TEXT BLOCK Start Marker

Now enter the following information:

Server IP: techproddns.com
Port: Do Not Change this. Unlike the HTTP Incoming Port, this should remain 80
Device Alias: MyDVR.techproddns.com
User Name: UserName1
Password: Password1

Select “Save” at the bottom of the page.

Step 4 – Port Forward your Router to your DVR.
OK, now you have configured your DVR to communicate with the DDNS server and keep it up to date with your current IP address.

The last thing we have to do is set up port forwarding in your router. Doing this tells the router that when a request comes in from “MyDVR.techProDDNS.com” on port “88”, to forward us to the DVR.

The user interface may vary depending on the specific router, but port forwarding is usually set up similar to this example. Here I am using a Linksys E1000 wireless router as shown below.

rOUTER

Most routers will have options for “Single Port Forwarding” and “Port Range Forwarding”.  In this example we will use “Single Port Forwarding”.

You may have noticed earlier, when we changed the “HTTP port” to “88” that there was also a “TCP port” set to “37777”.  We will need to port forward both of them. The HTTP port (88) is used by the “Web Service” when accessing the DVR from a browser, like Internet Explorer and the TCP port (37777) is used by software or mobile apps that will be accessing your DVR.

TEXT BLOCK End Marker

▶ WHAT YOU NEED TO DO:
[A] Update the DVR port forwarding guide from "The last thing" up to and including "accessing your DVR.", replacing "Internet Explorer" with "Google Chrome".
[B] Go on with the DVR port forwarding guide, picking up after its final sentence.

DATA EXCERPTS Start Marker

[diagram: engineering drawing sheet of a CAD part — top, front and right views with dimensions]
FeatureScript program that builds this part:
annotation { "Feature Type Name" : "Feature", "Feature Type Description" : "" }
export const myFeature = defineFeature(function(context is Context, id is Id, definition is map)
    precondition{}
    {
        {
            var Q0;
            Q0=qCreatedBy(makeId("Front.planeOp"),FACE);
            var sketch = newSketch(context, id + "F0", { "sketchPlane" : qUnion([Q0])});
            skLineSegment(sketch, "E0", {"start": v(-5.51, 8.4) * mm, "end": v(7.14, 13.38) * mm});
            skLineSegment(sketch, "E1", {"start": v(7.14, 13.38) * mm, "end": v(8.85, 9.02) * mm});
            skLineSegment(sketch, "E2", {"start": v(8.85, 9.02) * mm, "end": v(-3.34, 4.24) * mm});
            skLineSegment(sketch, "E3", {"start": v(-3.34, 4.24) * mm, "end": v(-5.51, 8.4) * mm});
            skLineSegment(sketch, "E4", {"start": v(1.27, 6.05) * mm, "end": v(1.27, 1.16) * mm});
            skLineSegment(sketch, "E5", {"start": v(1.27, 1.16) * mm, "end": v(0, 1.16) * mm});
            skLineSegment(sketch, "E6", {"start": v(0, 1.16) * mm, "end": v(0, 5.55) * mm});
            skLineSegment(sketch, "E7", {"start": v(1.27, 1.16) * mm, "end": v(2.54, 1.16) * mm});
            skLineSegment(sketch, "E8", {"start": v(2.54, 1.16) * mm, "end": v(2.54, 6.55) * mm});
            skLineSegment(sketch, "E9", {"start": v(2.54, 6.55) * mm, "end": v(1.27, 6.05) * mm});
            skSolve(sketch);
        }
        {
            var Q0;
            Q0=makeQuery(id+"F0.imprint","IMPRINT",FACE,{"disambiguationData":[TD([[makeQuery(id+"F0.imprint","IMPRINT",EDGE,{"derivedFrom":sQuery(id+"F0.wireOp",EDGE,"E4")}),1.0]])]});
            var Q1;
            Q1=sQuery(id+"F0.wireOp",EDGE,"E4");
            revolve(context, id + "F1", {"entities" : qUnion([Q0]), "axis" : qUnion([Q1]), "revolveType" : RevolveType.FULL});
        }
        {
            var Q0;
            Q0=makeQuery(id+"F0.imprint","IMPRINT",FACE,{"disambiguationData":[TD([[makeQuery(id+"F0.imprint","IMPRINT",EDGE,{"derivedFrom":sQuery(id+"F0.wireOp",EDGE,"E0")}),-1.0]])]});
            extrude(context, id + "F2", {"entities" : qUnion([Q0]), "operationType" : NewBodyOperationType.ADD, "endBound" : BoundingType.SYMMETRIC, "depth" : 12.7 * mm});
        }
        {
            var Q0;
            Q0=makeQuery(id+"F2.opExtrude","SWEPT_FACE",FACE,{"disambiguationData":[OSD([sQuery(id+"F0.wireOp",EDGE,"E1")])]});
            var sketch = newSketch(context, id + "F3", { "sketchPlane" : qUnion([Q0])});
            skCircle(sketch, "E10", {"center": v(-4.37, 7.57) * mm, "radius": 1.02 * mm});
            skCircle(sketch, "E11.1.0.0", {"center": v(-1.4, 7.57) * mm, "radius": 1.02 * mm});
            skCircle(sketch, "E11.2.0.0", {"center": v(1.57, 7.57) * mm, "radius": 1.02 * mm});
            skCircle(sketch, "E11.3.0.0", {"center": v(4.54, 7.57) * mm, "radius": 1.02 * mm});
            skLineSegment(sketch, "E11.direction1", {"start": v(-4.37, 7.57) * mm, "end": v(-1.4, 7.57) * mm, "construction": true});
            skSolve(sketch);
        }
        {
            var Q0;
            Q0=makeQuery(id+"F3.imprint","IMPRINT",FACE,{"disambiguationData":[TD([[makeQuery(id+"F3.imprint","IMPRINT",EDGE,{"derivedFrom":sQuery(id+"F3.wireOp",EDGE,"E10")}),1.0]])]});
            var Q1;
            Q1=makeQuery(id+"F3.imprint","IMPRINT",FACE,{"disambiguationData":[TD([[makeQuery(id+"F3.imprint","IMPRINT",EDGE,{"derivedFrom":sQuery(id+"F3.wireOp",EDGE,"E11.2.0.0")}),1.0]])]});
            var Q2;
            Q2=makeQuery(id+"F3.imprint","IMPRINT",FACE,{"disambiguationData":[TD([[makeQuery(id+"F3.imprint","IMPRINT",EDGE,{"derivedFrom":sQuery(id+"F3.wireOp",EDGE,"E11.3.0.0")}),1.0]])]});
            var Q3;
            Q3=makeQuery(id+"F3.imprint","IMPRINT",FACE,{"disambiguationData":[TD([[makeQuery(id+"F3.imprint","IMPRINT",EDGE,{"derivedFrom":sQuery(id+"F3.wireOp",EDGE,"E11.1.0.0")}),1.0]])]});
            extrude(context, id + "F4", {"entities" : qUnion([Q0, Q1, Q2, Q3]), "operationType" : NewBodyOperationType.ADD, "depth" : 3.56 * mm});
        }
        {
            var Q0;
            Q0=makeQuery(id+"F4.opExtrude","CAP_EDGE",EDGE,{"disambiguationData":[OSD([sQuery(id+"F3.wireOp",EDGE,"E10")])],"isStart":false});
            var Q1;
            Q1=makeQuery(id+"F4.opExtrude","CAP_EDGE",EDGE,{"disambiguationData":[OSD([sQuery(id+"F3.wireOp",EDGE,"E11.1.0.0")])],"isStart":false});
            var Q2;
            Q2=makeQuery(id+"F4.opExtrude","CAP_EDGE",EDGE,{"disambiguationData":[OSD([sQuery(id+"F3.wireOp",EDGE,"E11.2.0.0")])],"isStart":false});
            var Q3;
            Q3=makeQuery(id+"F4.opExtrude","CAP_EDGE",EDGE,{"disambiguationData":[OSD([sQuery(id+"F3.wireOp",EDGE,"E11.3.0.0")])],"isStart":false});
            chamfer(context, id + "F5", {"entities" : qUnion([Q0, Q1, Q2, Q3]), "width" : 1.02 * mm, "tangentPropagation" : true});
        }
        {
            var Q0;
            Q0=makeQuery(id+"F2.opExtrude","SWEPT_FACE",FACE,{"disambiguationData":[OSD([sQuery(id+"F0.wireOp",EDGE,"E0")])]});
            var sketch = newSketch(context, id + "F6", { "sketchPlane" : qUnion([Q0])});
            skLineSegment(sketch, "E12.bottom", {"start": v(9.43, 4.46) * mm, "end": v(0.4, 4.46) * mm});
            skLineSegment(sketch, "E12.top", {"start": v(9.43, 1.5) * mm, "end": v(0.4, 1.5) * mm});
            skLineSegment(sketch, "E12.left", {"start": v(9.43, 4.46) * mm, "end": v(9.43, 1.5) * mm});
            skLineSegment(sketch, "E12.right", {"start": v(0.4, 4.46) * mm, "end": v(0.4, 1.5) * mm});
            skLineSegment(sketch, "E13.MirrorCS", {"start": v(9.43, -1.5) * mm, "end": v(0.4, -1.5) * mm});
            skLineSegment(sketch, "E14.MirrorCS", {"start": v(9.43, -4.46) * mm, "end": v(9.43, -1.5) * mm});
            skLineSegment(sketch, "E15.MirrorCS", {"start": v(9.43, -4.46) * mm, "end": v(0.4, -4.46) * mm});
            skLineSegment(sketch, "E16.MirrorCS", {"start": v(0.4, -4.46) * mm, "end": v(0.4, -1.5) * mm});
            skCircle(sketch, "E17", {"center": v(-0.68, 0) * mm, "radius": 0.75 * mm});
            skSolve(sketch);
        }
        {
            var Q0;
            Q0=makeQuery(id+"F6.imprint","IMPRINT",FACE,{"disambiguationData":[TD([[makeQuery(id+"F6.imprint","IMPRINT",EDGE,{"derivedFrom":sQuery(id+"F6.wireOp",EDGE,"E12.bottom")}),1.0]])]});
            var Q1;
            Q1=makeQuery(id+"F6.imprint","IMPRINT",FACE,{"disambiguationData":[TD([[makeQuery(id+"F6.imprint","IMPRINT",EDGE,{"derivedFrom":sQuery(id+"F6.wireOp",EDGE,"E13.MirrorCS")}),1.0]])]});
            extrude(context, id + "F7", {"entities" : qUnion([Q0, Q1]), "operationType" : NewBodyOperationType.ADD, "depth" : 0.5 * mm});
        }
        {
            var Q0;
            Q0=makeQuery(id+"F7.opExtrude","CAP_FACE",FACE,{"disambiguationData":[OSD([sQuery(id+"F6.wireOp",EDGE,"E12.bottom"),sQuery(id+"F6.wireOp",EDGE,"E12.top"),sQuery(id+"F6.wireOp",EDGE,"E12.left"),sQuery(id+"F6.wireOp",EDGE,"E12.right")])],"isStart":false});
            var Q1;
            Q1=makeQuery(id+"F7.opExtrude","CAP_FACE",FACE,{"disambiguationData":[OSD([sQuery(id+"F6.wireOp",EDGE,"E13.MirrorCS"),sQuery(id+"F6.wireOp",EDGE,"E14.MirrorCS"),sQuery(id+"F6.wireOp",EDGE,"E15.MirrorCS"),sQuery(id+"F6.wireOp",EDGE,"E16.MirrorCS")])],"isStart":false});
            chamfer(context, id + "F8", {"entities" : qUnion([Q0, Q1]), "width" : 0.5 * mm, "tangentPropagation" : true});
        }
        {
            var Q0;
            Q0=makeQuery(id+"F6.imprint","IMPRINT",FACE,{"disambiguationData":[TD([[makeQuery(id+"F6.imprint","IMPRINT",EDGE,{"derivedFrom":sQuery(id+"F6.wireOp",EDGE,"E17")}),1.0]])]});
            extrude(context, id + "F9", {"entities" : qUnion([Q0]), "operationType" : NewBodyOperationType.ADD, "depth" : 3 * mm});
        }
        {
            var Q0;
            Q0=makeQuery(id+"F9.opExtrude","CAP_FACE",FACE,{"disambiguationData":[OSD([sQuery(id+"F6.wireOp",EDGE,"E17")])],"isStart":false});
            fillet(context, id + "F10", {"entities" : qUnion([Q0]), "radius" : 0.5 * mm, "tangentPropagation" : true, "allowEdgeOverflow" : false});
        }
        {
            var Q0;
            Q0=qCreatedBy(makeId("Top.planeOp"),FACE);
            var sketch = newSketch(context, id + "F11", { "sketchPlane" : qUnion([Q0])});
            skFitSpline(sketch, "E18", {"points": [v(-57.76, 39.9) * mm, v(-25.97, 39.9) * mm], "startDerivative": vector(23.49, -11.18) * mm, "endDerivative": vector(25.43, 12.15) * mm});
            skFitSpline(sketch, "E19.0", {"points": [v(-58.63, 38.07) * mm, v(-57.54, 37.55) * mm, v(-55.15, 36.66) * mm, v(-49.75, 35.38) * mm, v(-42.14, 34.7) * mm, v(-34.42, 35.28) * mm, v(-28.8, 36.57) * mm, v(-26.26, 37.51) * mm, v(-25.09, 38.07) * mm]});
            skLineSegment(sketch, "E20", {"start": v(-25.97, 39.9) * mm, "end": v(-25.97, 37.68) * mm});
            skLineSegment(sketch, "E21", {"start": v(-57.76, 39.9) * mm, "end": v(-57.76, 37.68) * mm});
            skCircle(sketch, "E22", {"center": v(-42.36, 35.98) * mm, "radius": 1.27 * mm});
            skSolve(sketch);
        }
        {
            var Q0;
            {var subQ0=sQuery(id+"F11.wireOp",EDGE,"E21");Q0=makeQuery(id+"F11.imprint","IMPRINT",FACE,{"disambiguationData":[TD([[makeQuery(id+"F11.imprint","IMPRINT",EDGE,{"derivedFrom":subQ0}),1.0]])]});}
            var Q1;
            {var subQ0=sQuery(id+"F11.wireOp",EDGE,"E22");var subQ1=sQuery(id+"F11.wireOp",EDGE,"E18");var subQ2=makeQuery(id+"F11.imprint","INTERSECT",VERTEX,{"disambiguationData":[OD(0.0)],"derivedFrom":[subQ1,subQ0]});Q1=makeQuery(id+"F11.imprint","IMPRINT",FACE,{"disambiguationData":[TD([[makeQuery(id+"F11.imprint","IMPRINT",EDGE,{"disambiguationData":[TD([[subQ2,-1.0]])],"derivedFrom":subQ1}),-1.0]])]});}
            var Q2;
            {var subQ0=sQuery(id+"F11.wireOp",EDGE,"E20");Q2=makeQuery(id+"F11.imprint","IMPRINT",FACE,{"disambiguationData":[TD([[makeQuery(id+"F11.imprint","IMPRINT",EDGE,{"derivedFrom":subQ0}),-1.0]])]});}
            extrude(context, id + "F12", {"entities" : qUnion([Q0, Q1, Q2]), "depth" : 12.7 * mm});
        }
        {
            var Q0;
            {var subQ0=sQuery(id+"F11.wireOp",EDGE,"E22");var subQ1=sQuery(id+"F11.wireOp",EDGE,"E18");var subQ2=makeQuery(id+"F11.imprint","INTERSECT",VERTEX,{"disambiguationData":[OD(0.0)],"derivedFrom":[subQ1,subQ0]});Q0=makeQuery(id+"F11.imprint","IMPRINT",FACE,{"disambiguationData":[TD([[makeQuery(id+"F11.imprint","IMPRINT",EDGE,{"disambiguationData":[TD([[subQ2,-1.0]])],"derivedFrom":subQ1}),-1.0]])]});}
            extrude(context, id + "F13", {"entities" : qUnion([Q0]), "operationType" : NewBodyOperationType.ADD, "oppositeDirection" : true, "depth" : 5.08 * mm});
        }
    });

DATA EXCERPTS End Marker

▶ ANSWERS FOR THE TASKS:
[A]
The last thing we have to do is set up port forwarding in your router. Doing this tells the router that when a request comes in from “MyDVR.techProDDNS.com” on port “88”, to forward us to the DVR.

The user interface may vary depending on the specific router, but port forwarding is usually set up similar to this example. Here I am using a Linksys E1000 wireless router as shown below.

rOUTER

Most routers will have options for “Single Port Forwarding” and “Port Range Forwarding”.  In this example we will use “Single Port Forwarding”.

You may have noticed earlier, when we changed the “HTTP port” to “88” that there was also a “TCP port” set to “37777”.  We will need to port forward both of them. The HTTP port (88) is used by the “Web Service” when accessing the DVR from a browser, like Google Chrome and the TCP port (37777) is used by software or mobile apps that will be accessing your DVR.

[B]
Once you find the area in your router for “Single Port Forwarding”, you will want to set things up similar to the settings shown above.

First, you will assign a descriptive name to each port forward. I used “DVR Web” for port”88” and “DVR Software” for port “37777”.

In the “External Port” and “Internal Port” fields you want to specify the port that the request will be coming in on “88” or “37777”.

Under the “Protocol” drop down there are usually 3 options, TCP, UDP and Both. We really only need to select “TCP” but selecting “Both” won’t hurt and covers all bases.

Now you need to tell the router the IP of the device you want to forward your request to. In this case it’s the DVR “192.168.1.108”. That’s why earlier we mentioned we do not want to check the “DHCP” option, this will ensure that the DVR is always “192.168.1.108”.

Last, you want to “Enable” or make sure this rule is “Active”.

 

Testing To See If Everything Works.
At this point if everything is setup correctly, you should be able to test it by launching “Internet Explorer” and going to the following domain:

HTTP://MyDVR.techProDDNS.com:88

If you get the “Web Service” login screen, then it’s all good!

WEB

One Last Note: Notice that we had to specify: 88 at the end of the domain name. This is because we change out HTTP port to 88. If we did not add: 88 the router would not know which rule to use to port forward our request.